Blogs HAVE replaced newspapers
In the 1930s, New York had eight major daily newspapers, 35 daily foreign language newspapers, and dozens of smaller dailies, weeklies, etc.
Other cities could not support that level activity, but most cities had two or three dailies-even smaller places like Pittsburgh, Columbus, or Charlotte. Of course, most people read no paper or only one. But the info-junkie of 1910, 1940, or 1950 could read two or more. Most of the news was the same, but the marginal differences were important: a second editorial perspective, a wider mix of feature stories, contending reviews of books, movies, theater.
By 2000 very few people had that option. Most cities had only one broadsheet daily. You took what the Tribune or Dispatch or Times offered and you took it lock, stock, and barrel.
Blogs have replaced that second newspaper.
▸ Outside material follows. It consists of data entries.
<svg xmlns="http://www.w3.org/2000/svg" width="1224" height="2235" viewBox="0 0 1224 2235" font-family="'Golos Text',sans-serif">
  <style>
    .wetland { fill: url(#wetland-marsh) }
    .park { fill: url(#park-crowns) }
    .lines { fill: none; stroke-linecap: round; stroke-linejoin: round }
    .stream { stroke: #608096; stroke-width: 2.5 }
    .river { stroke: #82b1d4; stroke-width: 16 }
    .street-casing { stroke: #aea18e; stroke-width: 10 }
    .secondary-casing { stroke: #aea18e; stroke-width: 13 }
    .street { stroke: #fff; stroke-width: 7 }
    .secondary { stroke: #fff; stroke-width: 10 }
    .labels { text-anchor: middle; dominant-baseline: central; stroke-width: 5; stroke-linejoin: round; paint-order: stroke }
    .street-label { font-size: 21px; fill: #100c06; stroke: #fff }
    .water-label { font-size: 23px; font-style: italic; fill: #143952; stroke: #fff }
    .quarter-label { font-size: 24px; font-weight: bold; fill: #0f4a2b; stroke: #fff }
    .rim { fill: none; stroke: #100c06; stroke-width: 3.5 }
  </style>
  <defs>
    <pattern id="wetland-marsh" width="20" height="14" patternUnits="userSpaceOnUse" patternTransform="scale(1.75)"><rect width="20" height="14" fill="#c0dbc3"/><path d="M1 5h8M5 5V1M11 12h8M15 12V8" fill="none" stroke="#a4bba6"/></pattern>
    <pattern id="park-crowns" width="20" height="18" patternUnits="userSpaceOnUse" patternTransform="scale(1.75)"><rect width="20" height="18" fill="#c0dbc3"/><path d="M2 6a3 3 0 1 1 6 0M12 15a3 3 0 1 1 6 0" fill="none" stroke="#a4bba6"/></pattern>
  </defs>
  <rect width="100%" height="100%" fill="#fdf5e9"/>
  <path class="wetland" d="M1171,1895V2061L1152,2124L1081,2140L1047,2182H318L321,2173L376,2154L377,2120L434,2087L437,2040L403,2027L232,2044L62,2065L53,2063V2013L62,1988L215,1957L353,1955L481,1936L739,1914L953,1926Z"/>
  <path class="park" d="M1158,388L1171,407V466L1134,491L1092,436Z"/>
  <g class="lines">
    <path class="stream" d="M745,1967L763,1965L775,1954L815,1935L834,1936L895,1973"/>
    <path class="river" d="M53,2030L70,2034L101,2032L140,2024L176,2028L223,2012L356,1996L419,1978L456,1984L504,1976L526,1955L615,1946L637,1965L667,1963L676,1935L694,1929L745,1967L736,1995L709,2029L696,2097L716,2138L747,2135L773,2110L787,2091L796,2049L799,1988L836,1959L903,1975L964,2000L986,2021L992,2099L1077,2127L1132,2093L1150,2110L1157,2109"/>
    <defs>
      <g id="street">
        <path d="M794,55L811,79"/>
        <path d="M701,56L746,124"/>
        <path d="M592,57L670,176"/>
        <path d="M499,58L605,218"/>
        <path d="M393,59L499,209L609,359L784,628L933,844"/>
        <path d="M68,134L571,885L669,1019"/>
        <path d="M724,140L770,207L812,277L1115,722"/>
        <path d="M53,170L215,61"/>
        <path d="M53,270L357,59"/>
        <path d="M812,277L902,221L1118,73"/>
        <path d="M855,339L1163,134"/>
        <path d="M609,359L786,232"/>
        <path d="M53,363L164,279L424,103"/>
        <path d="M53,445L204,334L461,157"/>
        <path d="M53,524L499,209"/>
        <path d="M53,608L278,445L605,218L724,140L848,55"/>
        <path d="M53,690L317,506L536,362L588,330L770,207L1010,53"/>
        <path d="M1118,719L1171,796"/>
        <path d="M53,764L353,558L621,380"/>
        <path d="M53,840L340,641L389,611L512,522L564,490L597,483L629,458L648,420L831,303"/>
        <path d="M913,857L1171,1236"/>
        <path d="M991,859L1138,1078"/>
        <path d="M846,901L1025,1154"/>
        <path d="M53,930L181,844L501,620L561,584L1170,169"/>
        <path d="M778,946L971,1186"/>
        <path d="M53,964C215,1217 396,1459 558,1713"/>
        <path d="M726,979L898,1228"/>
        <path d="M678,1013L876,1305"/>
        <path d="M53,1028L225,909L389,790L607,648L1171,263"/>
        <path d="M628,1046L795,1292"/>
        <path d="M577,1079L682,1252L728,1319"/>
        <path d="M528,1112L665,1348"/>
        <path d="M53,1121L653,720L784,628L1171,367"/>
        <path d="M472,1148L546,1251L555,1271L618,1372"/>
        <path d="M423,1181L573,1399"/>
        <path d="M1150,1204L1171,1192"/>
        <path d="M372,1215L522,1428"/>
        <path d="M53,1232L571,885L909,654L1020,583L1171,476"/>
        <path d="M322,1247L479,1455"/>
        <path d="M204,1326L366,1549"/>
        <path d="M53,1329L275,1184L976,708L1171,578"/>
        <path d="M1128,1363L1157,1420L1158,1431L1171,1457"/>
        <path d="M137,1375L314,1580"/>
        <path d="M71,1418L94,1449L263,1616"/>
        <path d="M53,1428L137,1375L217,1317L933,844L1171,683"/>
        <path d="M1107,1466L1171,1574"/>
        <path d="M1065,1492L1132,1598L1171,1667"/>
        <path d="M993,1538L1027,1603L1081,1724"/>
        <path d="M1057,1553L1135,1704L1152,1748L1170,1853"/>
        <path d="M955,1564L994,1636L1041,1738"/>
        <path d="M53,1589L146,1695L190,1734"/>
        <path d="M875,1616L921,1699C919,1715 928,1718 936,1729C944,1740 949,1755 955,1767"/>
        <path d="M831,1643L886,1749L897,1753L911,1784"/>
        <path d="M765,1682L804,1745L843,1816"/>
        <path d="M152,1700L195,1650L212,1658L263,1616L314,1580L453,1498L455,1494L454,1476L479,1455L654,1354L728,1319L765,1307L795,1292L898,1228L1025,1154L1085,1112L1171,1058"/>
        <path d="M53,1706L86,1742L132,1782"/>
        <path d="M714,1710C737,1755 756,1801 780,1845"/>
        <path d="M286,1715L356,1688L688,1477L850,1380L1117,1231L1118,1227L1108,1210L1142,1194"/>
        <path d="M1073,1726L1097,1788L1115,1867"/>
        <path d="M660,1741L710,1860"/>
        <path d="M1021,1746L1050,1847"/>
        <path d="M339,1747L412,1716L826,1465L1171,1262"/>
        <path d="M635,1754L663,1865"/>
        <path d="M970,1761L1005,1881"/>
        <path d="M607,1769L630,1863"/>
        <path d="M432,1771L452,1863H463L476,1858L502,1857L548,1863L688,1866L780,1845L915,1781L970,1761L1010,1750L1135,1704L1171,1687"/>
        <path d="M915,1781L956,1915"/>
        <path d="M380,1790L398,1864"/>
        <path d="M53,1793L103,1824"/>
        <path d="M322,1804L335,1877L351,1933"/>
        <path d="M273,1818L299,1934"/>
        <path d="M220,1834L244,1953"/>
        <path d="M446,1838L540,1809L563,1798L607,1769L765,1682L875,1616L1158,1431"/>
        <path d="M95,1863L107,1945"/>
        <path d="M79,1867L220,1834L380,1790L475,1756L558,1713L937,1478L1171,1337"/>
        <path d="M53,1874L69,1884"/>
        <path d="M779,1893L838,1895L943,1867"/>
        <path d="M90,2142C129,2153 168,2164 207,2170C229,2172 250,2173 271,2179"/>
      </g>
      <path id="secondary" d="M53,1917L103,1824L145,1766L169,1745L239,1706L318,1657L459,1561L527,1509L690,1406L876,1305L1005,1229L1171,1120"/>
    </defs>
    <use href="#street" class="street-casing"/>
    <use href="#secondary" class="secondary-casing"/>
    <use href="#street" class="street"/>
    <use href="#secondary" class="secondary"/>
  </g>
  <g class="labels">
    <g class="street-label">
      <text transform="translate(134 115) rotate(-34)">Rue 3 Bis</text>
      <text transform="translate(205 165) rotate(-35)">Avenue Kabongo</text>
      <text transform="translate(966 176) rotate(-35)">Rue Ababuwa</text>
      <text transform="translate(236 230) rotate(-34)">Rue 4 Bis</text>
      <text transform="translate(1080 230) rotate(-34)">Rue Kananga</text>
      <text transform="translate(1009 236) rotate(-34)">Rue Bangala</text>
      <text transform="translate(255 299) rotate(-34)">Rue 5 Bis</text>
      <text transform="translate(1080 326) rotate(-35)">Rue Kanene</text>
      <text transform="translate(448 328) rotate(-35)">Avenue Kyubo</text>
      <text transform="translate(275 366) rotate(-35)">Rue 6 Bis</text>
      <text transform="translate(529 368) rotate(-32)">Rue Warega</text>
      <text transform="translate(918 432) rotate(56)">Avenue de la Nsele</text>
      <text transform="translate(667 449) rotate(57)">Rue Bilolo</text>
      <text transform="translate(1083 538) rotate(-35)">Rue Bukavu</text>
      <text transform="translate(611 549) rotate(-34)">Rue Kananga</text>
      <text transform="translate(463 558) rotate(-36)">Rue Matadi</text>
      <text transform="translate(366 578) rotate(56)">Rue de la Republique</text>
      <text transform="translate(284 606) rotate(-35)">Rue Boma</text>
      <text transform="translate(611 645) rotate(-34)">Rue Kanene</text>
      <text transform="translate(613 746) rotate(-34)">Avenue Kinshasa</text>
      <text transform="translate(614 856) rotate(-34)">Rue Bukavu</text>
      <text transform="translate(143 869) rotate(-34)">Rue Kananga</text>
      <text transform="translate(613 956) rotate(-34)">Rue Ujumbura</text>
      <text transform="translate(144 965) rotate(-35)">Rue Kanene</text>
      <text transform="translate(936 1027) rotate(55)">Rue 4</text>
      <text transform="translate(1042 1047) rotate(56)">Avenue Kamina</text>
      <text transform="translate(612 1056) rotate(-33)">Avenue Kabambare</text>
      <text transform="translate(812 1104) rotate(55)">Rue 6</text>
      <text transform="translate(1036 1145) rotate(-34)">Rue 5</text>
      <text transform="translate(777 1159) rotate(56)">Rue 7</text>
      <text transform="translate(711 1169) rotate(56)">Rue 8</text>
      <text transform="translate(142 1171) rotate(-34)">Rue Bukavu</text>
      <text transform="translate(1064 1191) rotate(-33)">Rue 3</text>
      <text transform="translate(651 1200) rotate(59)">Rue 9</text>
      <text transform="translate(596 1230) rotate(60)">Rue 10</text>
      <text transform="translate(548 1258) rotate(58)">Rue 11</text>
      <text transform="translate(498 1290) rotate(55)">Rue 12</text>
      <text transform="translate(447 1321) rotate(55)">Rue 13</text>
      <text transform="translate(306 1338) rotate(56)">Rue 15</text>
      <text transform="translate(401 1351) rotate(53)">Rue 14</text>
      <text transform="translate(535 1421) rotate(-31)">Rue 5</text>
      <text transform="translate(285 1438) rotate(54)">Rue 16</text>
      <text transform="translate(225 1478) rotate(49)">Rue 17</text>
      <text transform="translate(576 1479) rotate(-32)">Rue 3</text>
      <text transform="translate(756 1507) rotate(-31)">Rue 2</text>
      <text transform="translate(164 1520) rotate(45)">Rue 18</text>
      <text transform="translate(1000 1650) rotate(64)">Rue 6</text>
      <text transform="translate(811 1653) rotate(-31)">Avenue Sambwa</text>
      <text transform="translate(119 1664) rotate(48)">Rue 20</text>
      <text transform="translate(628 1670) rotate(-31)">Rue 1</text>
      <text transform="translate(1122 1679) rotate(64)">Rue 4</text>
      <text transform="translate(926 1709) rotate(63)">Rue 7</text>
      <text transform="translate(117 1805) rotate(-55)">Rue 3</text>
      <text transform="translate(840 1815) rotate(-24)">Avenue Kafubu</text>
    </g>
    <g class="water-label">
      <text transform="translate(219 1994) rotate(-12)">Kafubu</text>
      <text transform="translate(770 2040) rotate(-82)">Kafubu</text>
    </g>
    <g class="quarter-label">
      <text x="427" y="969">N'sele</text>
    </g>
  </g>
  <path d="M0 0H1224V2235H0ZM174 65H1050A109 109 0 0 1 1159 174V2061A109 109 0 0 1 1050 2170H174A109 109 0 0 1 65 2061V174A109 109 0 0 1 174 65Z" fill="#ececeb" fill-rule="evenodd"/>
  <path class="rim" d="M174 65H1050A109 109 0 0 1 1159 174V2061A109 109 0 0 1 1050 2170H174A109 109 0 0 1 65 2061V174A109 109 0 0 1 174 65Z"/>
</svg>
Just as the engaged resident of New York could read the Times and Arthur Krock and then get the perspective of Walter Lippman in the Herald-Tribune, now anyone with an internet connection can match Mark Steyn against Nicholas Kristof against Charles Krauthammer.
The blogroll, Instapundit, and hyperlinks break the trend toward consolidation that has prevailed for the last 50 years (for the reader, not yet for the advertiser or publishing entrepreneur). Economics and the competition from television reduced the choices. Now, technology has restored some of them. How is that anything but a net good?